Researchers found a simple way to jailbreak ChatGPT and other AI-bots
Researchers have unearthed a novel method to 'jailbreak' Large Language Models (LLMs) like ChatGPT, Bard, and Claude. These AI-powered bots, often used for providing user support or interacting with customers, are typically programmed to avoid generating harmful content. However, a new study has demonstrated a systematic way to craft what could be referred to as 'adversarial attacks,' leading these AI models to respond to commands even if they produce undesirable content.
Conducted by Andy Zou, Zifan Wang, J. Zico Kolter, and Matt Fredrikson, the study makes use of automatically generated sequences of characters. When attached to a user's query, these character sequences can trigger the AI to provide responses that are typically filtered out due to their potentially harmful nature. Unlike conventional jailbreaks that need considerable manual effort to design and can often be easily patched by the service providers, this new method is entirely automated, hence capable of creating an infinite number of attacks.

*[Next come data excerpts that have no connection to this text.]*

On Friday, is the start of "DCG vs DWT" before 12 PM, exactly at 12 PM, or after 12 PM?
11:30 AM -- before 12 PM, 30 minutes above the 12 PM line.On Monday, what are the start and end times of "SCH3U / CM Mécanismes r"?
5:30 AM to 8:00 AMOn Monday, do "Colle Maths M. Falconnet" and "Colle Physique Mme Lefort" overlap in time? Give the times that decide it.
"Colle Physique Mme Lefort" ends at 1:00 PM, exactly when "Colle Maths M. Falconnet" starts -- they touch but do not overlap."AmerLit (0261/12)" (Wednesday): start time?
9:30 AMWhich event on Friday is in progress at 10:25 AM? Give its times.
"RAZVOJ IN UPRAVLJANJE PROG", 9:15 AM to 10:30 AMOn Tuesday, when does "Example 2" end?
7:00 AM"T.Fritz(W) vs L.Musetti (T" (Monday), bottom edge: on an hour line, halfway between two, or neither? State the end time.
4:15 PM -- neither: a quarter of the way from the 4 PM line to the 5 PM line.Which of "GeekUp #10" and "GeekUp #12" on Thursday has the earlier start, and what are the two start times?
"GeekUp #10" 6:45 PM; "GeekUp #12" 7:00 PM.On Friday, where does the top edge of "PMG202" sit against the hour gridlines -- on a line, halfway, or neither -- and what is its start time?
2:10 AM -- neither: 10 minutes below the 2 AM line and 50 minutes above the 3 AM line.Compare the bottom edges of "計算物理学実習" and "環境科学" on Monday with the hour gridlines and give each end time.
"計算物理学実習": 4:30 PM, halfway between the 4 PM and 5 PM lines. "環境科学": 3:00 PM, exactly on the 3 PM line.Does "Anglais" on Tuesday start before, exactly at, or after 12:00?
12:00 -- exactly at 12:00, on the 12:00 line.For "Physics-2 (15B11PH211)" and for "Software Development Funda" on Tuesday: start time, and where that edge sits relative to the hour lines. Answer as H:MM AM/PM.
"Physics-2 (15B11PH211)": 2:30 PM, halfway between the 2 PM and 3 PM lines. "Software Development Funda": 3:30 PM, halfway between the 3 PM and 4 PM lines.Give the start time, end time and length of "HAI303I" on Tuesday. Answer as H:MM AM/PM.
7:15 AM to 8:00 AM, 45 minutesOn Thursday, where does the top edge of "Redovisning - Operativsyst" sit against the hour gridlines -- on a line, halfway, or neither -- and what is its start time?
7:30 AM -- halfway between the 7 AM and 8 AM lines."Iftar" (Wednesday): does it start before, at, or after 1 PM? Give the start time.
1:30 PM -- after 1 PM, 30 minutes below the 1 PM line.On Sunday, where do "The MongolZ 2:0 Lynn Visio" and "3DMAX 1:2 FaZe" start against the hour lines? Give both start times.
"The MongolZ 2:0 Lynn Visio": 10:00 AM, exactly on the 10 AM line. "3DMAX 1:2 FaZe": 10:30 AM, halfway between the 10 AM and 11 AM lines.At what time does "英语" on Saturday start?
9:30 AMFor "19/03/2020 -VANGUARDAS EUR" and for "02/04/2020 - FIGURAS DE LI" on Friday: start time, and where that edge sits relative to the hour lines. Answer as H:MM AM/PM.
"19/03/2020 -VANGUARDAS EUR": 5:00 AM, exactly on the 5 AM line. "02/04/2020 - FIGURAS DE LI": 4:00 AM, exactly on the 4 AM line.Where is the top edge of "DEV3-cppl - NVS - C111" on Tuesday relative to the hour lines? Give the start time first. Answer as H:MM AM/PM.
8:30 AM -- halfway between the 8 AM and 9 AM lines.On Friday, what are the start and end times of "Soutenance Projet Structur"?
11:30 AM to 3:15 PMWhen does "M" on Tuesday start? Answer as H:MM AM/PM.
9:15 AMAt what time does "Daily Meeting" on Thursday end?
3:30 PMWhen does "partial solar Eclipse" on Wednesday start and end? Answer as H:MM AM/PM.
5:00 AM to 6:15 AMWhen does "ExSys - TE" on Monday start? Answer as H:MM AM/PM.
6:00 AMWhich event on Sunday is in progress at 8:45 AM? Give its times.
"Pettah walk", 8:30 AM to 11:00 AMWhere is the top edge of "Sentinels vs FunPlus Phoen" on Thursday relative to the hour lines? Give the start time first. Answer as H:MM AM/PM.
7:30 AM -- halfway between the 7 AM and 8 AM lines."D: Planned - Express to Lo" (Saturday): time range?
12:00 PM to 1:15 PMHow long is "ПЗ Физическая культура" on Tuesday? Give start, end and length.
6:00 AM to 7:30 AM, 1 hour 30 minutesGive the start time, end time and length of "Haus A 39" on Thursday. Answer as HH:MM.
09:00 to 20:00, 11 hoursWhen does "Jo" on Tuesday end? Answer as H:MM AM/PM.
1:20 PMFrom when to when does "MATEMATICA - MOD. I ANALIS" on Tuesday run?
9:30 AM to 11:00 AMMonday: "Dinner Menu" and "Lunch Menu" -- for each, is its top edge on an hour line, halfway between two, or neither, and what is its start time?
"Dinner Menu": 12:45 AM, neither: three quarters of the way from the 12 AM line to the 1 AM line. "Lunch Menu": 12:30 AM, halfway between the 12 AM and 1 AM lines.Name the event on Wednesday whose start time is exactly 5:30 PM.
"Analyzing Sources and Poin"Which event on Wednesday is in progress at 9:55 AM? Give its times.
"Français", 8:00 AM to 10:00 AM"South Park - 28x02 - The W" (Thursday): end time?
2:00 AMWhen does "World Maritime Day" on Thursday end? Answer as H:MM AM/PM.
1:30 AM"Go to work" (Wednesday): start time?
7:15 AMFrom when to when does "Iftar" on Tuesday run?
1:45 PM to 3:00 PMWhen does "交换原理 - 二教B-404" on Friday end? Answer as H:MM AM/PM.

The researchers noted that these adversarial attacks initially aimed at open-source LLMs, where network weights could be used to select the characters that increased the likelihood of an 'unfiltered' response. However, they discovered that these character sequences also worked on closed-source, public bots like ChatGPT, Bard, and Claude, raising serious safety concerns especially with increasing autonomous usage of such AI models.
This revelation brings into focus the question of whether such behaviors can ever be fully rectified. The challenge of adversarial attacks is not a new phenomenon in the field of deep learning, with computer vision systems facing similar threats over the past decade. It appears that adversarial attacks could be an inherent issue with deep learning models, which needs to be considered as our reliance on AI continues to grow.
The research paper also provides examples of these attacks, demonstrating the behaviors of an LLM before and after appending the adversarial suffix to the user's query. These instances underline the potential for negative behavior, though the researchers intentionally chose vague or indirect examples to minimize harm. Nevertheless, these examples underline the possible offensive content that these attacks can generate.
Despite the potential risks, the team decided to fully disclose the results of their research, arguing that the techniques are simple to implement and would likely be discovered by any dedicated team looking to exploit language models for harmful content generation. The researchers hope their work will increase understanding of the risks that automated attacks pose to LLMs and the trade-offs involved in deploying such systems.
Before publication, the team shared their findings with the companies behind the LLMs tested, leading to the likelihood that the exact strings used in this study will cease to function in time. However, the underlying issue of adversarial attacks remains unresolved, prompting questions about how and where LLMs should be used. The team hopes their work will stimulate further research into mitigating such threats.